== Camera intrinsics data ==
---*---
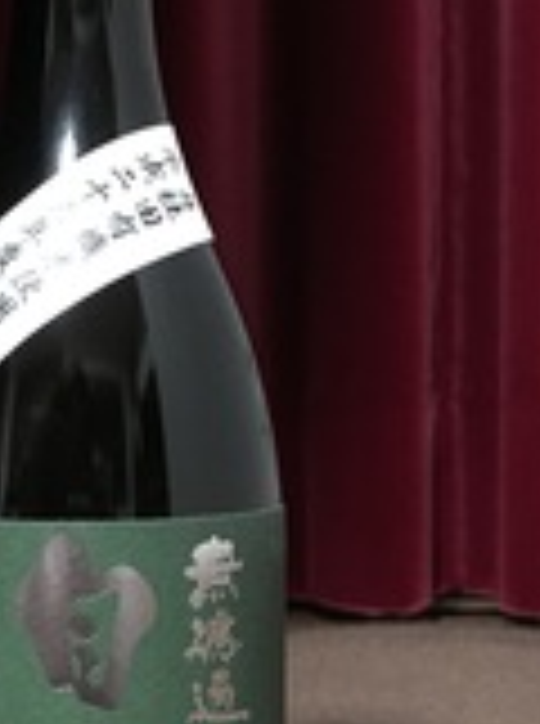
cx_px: 99
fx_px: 1357
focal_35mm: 65
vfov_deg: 29.8
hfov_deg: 22.2
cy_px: 423
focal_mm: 4.15
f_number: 2.2
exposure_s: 1/15
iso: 640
---*---
== Your task ==
Each record above should be copied character for character, with pictures dropped.

== The answer ==
cx_px: 99
fx_px: 1357
focal_35mm: 65
vfov_deg: 29.8
hfov_deg: 22.2
cy_px: 423
focal_mm: 4.15
f_number: 2.2
exposure_s: 1/15
iso: 640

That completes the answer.